Lastly, and perhaps in the opinion's weakest moment, the Court cast aside the plan's policy arguments, which focused on ERISA plan solvency and the creation of perverse incentives whereby ERISA plan participants can simply defeat equitable liens by breaching the very plan language under which they accepted the benefits coverage. The Court casually suggested that it would normally be quite easy for the plan to prevent dissipation of settlement funds, and that the decision will not pose much hardship or additional costs on plans. This section of the opinion (which Justice Alito notably refused to join) is startlingly naïve. While it is true that ERISA plans are at times aware of recoveries or potential recoveries before or shortly after they occur, often they are not. Often ERISA plans are met with resistance at every turn and do not even learn about settlements or recoveries until long after they occur, despite diligent pursuit of information regarding them. In short, encouraging ERISA plan participants to dissipate recoveries on non-traceable items creates poor incentives and invariably will raise litigation costs. The Court weakly supported its conclusion in this regard by noting that the plan had 14 days' notice that the participant's lawyer might disperse the funds to the participant but did not object, and then waited six months to actually bring suit. Seemingly, though, under the Court's analysis it would have made no difference if the plan participant's lawyer gave 48 hours' notice and the plan sued much sooner.
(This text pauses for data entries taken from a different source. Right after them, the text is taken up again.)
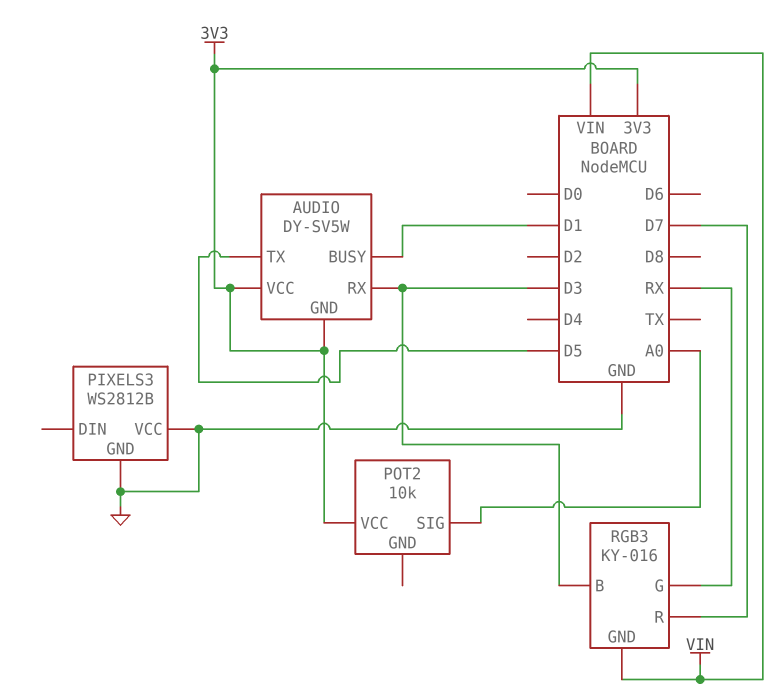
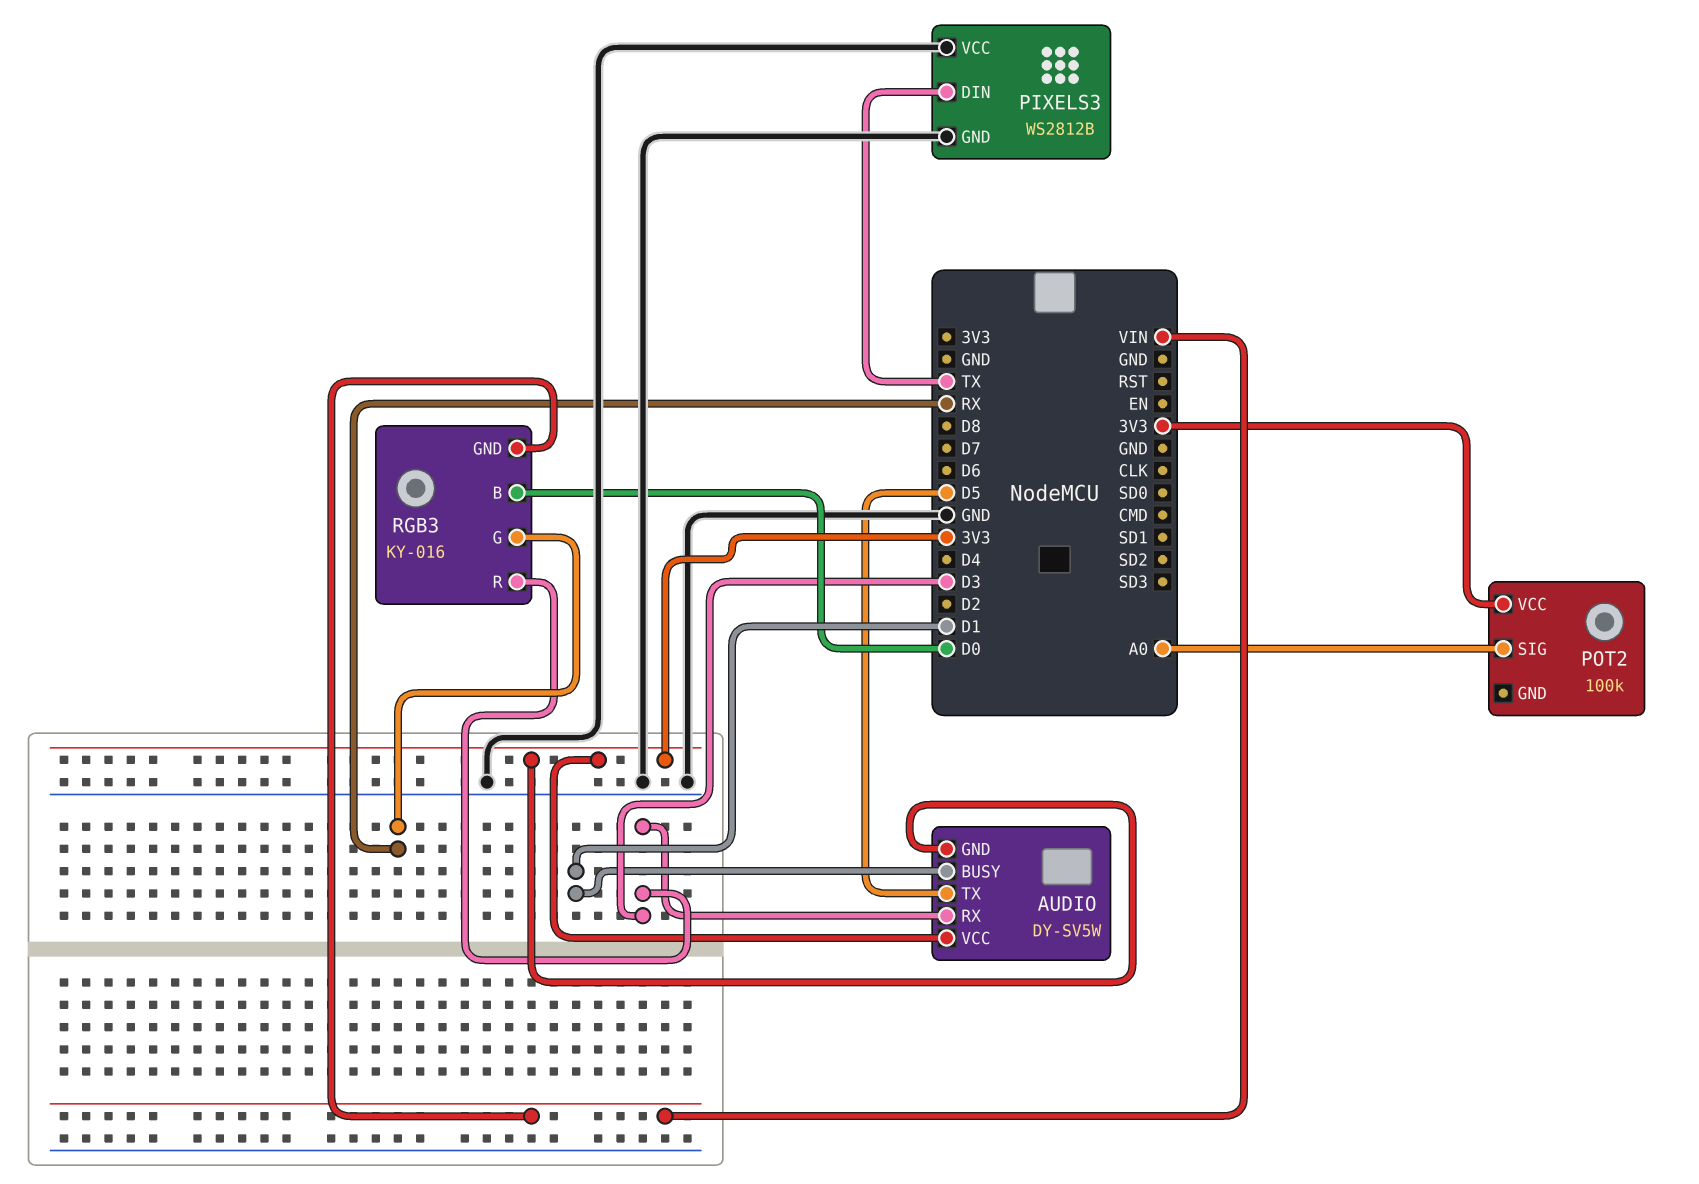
PIXELS3 pin DIN: none -> TX
POT2: 10k -> 100k
RGB3 pin B: D3 -> D0
RGB3 pin R: D7 -> D3

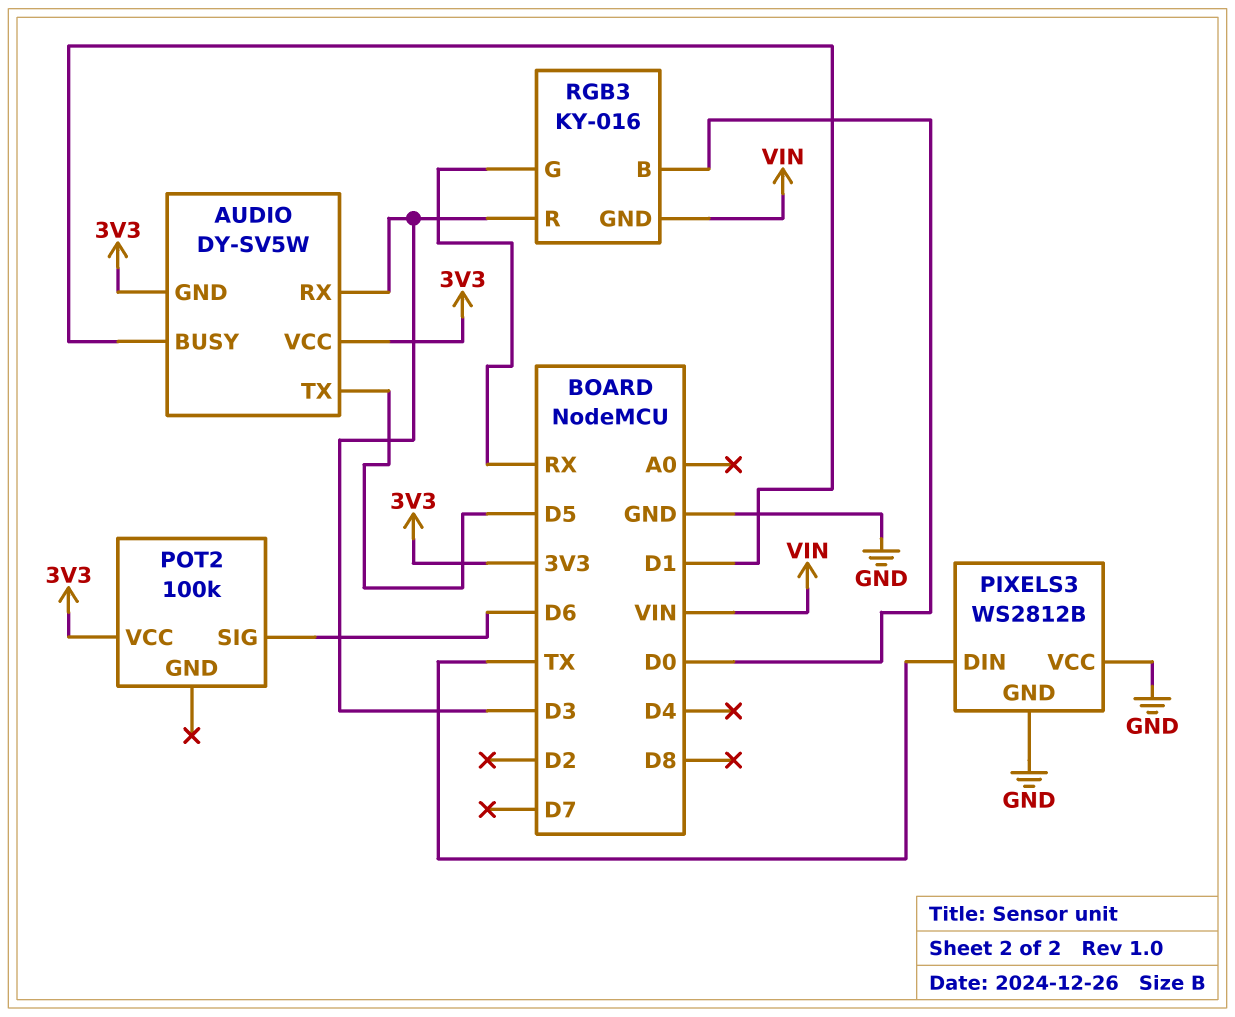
POT2 pin SIG: A0 -> D6

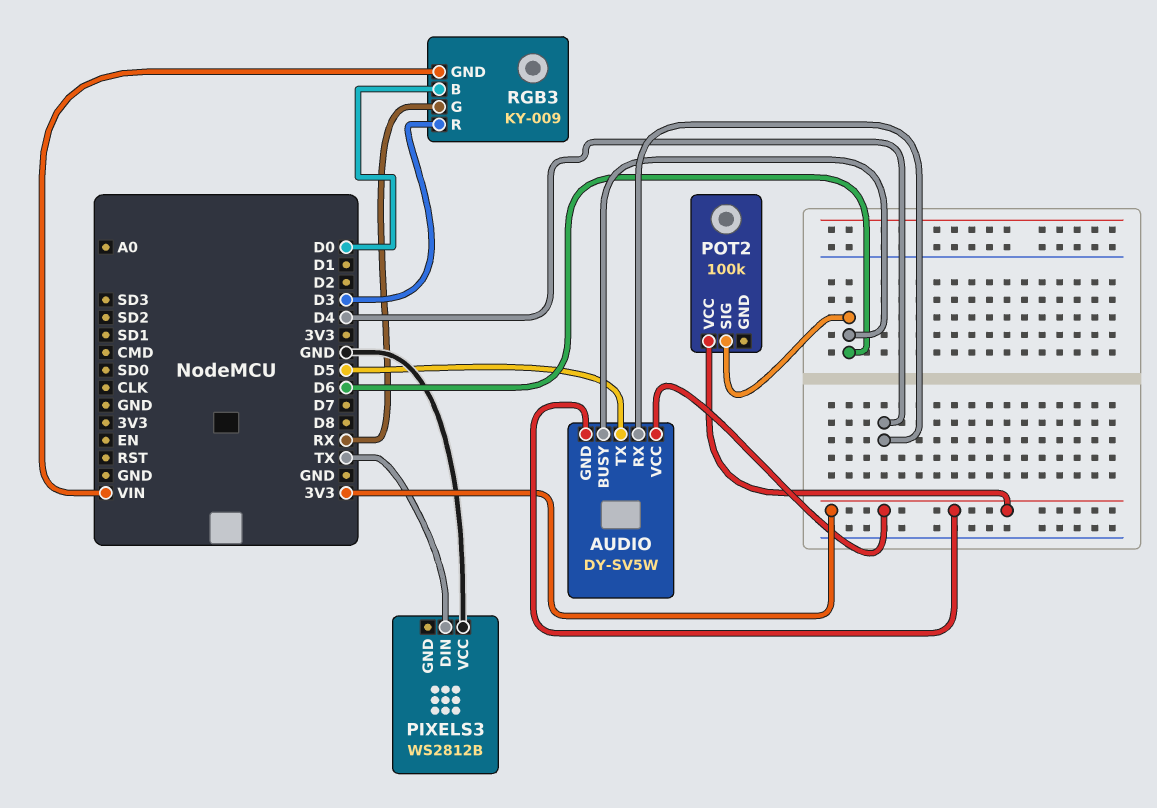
AUDIO pin BUSY: D1 -> D6
AUDIO pin RX: D3 -> D4
PIXELS3 pin GND: GND -> none
RGB3: KY-016 -> KY-009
The result in Montanile was not entirely surprising, given that the Court in Knudson had laid the groundwork for such a result. It remains to be seen whether personal injury lawyers and their clients will seize on Montanile and attempt to frustrate plan reimbursement claims by hiding the ball on settlement and quickly spending the funds in such a way as to avoid plans' claims. It similarly remains to be seen whether ERISA plans will continue to provide coverage at all in third-party liability situations, given that plans are not required under ERISA to extend such coverage in the first place. Moreover, even under the majority opinion, it appears plans have avenues of relief in the event settlement funds are spent on "traceable" items. However, these avenues will undoubtedly result in more litigation costs and perhaps invasive discovery into ERISA plan members' finances. A further result is likely to be greater (and more prompt) activity by ERISA plans in securing injunctive relief to preserve settlement funds intact and prohibit plaintiffs from benefitting from their own breach of plan terms. This may, in turn, make settlement of such claims more difficult. In short, while the result in Montanile is a blow to ERISA plans, it may have negative consequences for both plans and participants alike.


1. The author was co-counsel for the ERISA plan in McCutchen.